Charles Blanc-Rolin, MARDI 20 FéVRIER 2024

Le travail d’analyste SOC consiste souvent à jongler entre alertes pertinentes, signaux faibles nécessitant de creuser et faux positifs. Si l’IA est au cœur de nombreuses discussions, plaquettes commerciales et articles en tout genre, cette tâche, parfois ingrate, d’analyse des alertes de sécurité reste toujours confiée à des êtres humains.

Pourquoi préférer un humain ? Pour son bon sens tout d’abord, si, si, je vous promet, il en reste encore, sa connaissance du contexte, bon l’IA pourrait peut-être tenter rivaliser ici, peut-être pas à 100 %, mais il y a aussi sa capacité à investiguer, communiquer (si si là aussi, je vous jure que c’est possible, pas chez tout le monde, mais c’est possible) et mettre face tous les éléments pour en tirer une conclusion : les alertes, le contexte, les résultats des investigations et les données collectées de par les échanges qu’ils ont pu avoir avec les équipes IT ou les utilisateurs, et là, l’IA n’a pas encore gagné le combat.

Ces alertes peuvent être de plusieurs formes et provenir de plusieurs sources. Analyse des fichiers (sur disque ou en mémoire), journaux d’évènements des postes, serveurs, équipements réseau, de sécurité… et analyses des flux réseau, qui, pour certains dispositifs, reste la seule source d’information pour détecter d’éventuelles menaces. Je pense notamment à tout les systèmes OT et biomédicaux sur lesquels il n’est pas possible d’installer un agent ou même venir collecter des logs.

**CONSIGNE:** Pouvez-vous recopier à l'identique le passage sur le travail d'analyste SOC, en commençant à « Le travail d’analyste » et en terminant à « des êtres humains. » ? Les entrées qui suivent proviennent d'une source distincte.

**EXTRAIT DES DONNÉES:**
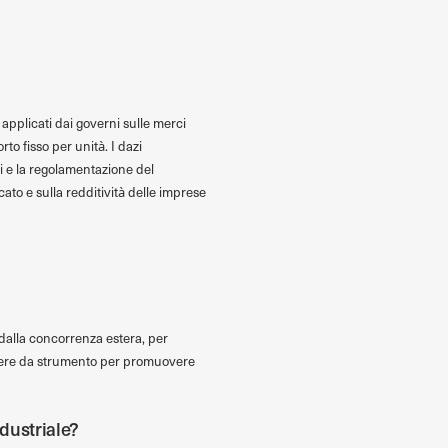
 applicati dai governi sulle merci
o fisso per unità. I dazi
li e la regolamentazione del
ato e sulla redditività delle imprese
 dalla concorrenza estera, per
ungere da strumento per promuovere
ndustriale?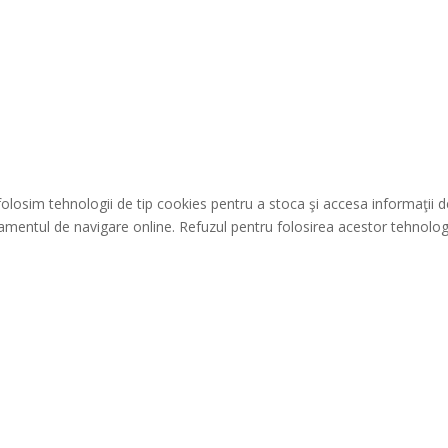
folosim tehnologii de tip cookies pentru a stoca şi accesa informaţii
mentul de navigare online. Refuzul pentru folosirea acestor tehnologi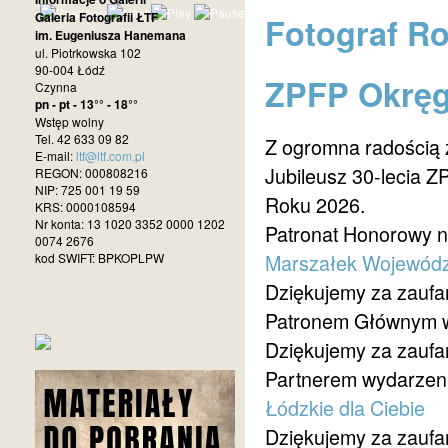
Galeria Fotografii ŁTF
Fotograf R
im. Eugeniusza Hanemana
ul. Piotrkowska 102
90-004 Łódź
ZPFP Okręg
Czynna
pn - pt - 13°° - 18°°
Wstęp wolny
Tel. 42 633 09 82
Z ogromna radością
E-mail:
ltf@ltf.com.pl
Jubileusz 30-lecia 
REGON: 000808216
NIP: 725 001 19 59
Roku 2026.
KRS: 0000108594
Nr konta: 13 1020 3352 0000 1202
Patronat Honorowy 
0074 2676
Marszałek Wojewódz
kod SWIFT: BPKOPLPW
Dziękujemy za zaufan
Patronem Głównym w
Dziękujemy za zaufan
Partnerem wydarzen
Łódzkie dla Ciebie
Dziękujemy za zaufan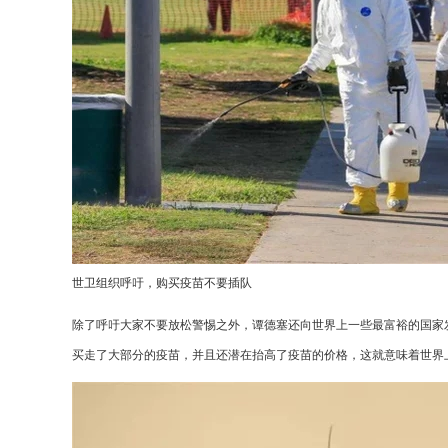
世卫组织呼吁，购买疫苗不要插队
除了呼吁大家不要放松警惕之外，谭德塞还向世界上一些最富裕的国家
买走了大部分的疫苗，并且还潜在抬高了疫苗的价格，这就意味着世界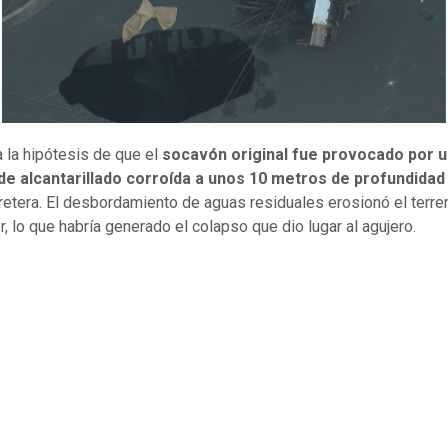
a la hipótesis de que el
socavón original fue provocado por 
 de alcantarillado corroída a unos 10 metros de profundidad
rretera. El desbordamiento de aguas residuales erosionó el terre
r, lo que habría generado el colapso que dio lugar al agujero.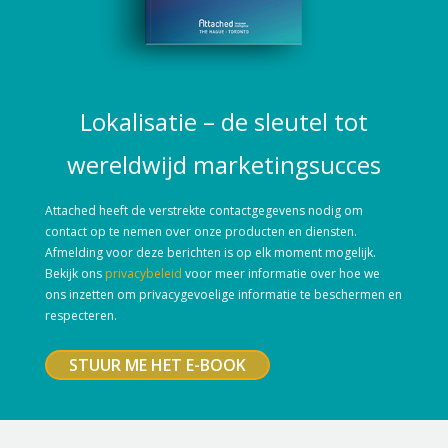
Lokalisatie – de sleutel tot
wereldwijd marketingsucces
Attached heeft de verstrekte contactgegevens nodig om
contact op te nemen over onze producten en diensten.
Afmelding voor deze berichten is op elk moment mogelijk.
Bekijk ons
privacybeleid
voor meer informatie over hoe we
ons inzetten om privacygevoelige informatie te beschermen en
respecteren.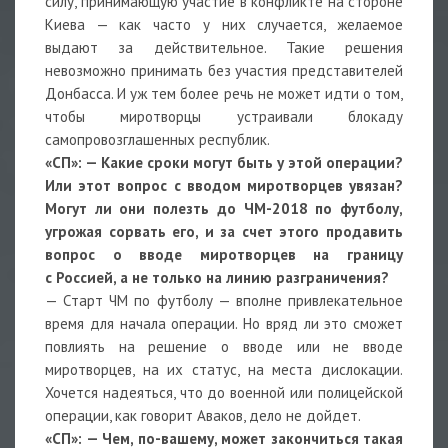
силу, принимающую участие в конфликте на стороне
Киева — как часто у них случается, желаемое
выдают за действительное. Такие решения
невозможно принимать без участия представителей
Донбасса. И уж тем более речь не может идти о том,
чтобы миротворцы устраивали блокаду
самопровозглашенных республик.
«СП»: — Какие сроки могут быть у этой операции?
Или этот вопрос с вводом миротворцев увязан?
Могут ли они полезть до ЧМ-2018 по футболу,
угрожая сорвать его, и за счет этого продавить
вопрос о вводе миротворцев на границу
с Россией, а не только на линию разграничения?
— Старт ЧМ по футболу — вполне привлекательное
время для начала операции. Но вряд ли это сможет
повлиять на решение о вводе или не вводе
миротворцев, на их статус, на места дислокации.
Хочется надеяться, что до военной или полицейской
операции, как говорит Аваков, дело не дойдет.
«СП»: — Чем, по-вашему, может закончиться такая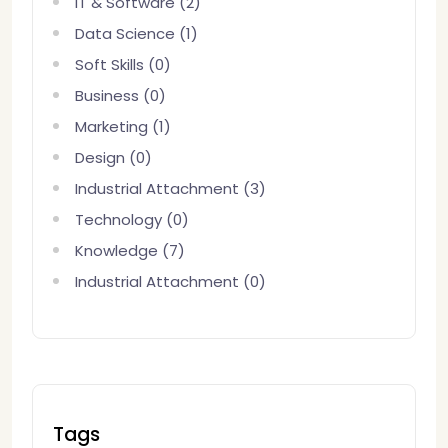
IT & Software (2)
Data Science (1)
Soft Skills (0)
Business (0)
Marketing (1)
Design (0)
Industrial Attachment (3)
Technology (0)
Knowledge (7)
Industrial Attachment (0)
Tags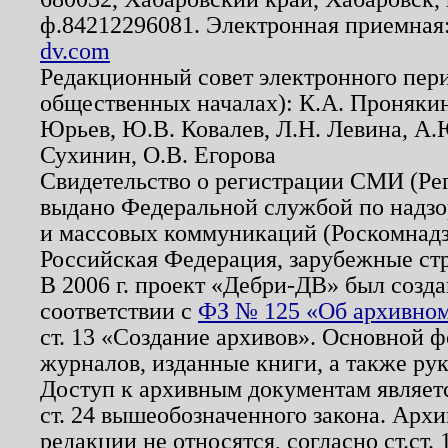
ф.84212296081. Электронная приемная
dv.com
Редакционный совет электронного пер
общественных началах): К.А. Проняки
Юрьев, Ю.В. Ковалев, Л.Н. Левина, А.
Сухинин, О.В. Егорова
Свидетельство о регистрации СМИ (Р
выдано Федеральной службой по надзо
и массовых коммуникаций (Роскомнадзо
Российская Федерация, зарубежные ст
В 2006 г. проект «Дебри-ДВ» был созда
соответствии с
ФЗ № 125 «Об архивном
ст. 13 «Создание архивов». Основной ф
журналов, изданные книги, а также ру
Доступ к архивным документам являетс
ст. 24 вышеобозначенного закона. Арх
редакции не относятся, согласно ст.ст. 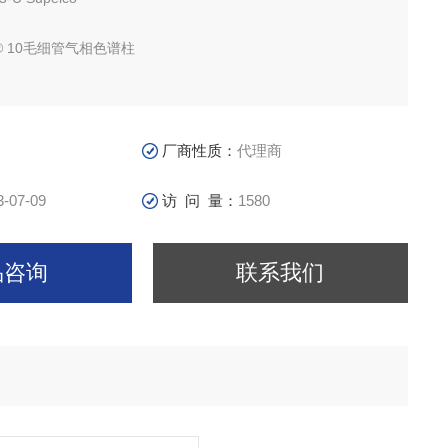
X® 10毛细管气相色谱柱
0 Capillary GC Column
 0.32 mm, df 0.50 μm
厂商性质：
代理商
3-07-09
访 问 量：
1580
品咨询
联系我们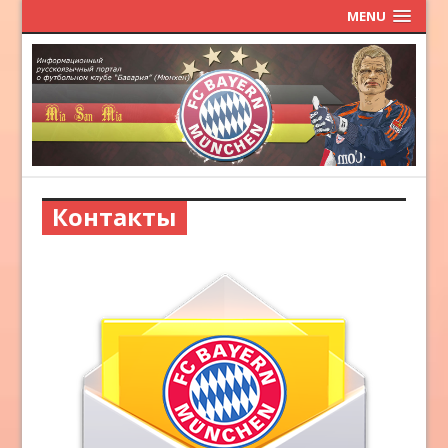
MENU
Контакты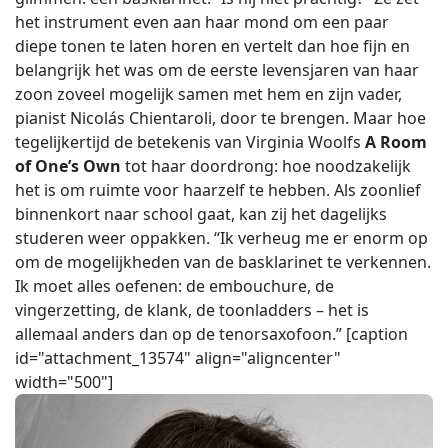
het instrument even aan haar mond om een paar
diepe tonen te laten horen en vertelt dan hoe fijn en
belangrijk het was om de eerste levensjaren van haar
zoon zoveel mogelijk samen met hem en zijn vader,
pianist Nicolás Chientaroli, door te brengen. Maar hoe
tegelijkertijd de betekenis van Virginia Woolfs
A Room
of One’s Own
tot haar doordrong: hoe noodzakelijk
het is om ruimte voor haarzelf te hebben. Als zoonlief
binnenkort naar school gaat, kan zij het dagelijks
studeren weer oppakken. “Ik verheug me er enorm op
om de mogelijkheden van de basklarinet te verkennen.
Ik moet alles oefenen: de embouchure, de
vingerzetting, de klank, de toonladders – het is
allemaal anders dan op de tenorsaxofoon.” [caption
id="attachment_13574" align="aligncenter"
width="500"]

**SOLUTION PROPOSÉE:**
Le travail d’analyste SOC consiste souvent à jongler entre alertes pertinentes, signaux faibles nécessitant de creuser et faux positifs. Si l’IA est au cœur de nombreuses discussions, plaquettes commerciales et articles en tout genre, cette tâche, parfois ingrate, d’analyse des alertes de sécurité reste toujours confiée à des êtres humains.